手の届く範囲での贅沢はときに自分の常識を覆すきっかけとなる。たまに背伸びして別世界を味わう、という話

たいそうなタイトルだが、そうめんの話である。

たまたまTwitterで飛んできた情報からあるそうめんを購入したのだ。そのそうめんとは王道中の王道「揖保乃糸」であるが、おそらく贈答品としてつくられたのであろう「三神(さんしん)」という代物だ。

私はまったく知らなかったのだが、揖保乃糸には通常スーパーなどで売っているものの他に数種類ものランクがある。

「太づくり」「上級」「熟成麺」「播州小麦」「縒(より)つむぎ」「特級」そして「三神(さんしん)」だ。スーパーでよく目にするのは「上級」だそうだ。

その「三神」、サイズや販売元で値段はまちまちだが、1束なんと約270円。家で食べるにはちょっとした贅沢なのだ。

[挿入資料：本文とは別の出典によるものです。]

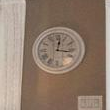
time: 12:16
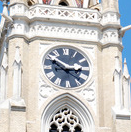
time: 2:50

そして気になる味はといえば・・・別次元である。今まで食べていたのは何だったのか、といわんばかりの上品な味。通常よりやや麺が細いのもあり喉越しも最高なのだ。味オンチな私でもその違いに感動し、すぐさま再度購入し、普段お世話になっている方々へ送り付けたのだった。

このそうめんに限らず、私はお金に余裕があるわけではないが、たまにこうした身分不相応なお金持ち疑似体験的なお金の使い方をする。

そうすることでお金持ちの気持ちが理解できるというわけではないが、自分が普段当たり前としている生活に亀裂が入る。自分の収入に見合わない高級ホテルに泊まってみたり、職人が丹精込めて作り上げた一点ものを購入してみたり、質の高いものに触れることで得られる情報や経験は大変な学びになると思うのだ。

疑似体験が終わり、我に返るとホッとする反面、その落差に涙がこぼれそうになるが、普段の私は「吉野家」が好きだし、車は国産車だし、平均的な40代のフツーのおっさんである。

しかしながら、そうした経験から上質なものの上質たる所以や価格に見合ったサービスなどは商売をする者にとって気づきの宝庫であることが多い。時折、大枚をはたいたにもかかわらず、がっかりするような経験もなくはないが、それも経験として学びにはなると考えている。

この価格ならこの程度は求めるだろう、という想定が顧客目線で感じることができ、自身の商売で提供するものに換算した場合はどうだろうかと考えるのだ。弊社の提供するものもけっして安くはないということもあるが、ついつい顧客目線を忘れてしまいがちなのである。

100万円を支払うのはどんな気持ちか、それがわからなければ100万円のものは売れないのだと思う。そのお金の出所がどこからかということにもよるし、その人の収入や資産によっても感覚は違うと思うが、一般的に高額なものを購入するという行為はそれぞれの思い入れが存在すると思う。

弊社も年々扱う額が上がってきたこともあり、より一層対象の顧客目線の強化をせねば、という建前上の言い訳を並べて、最高級そうめんの味を堪能するのだった。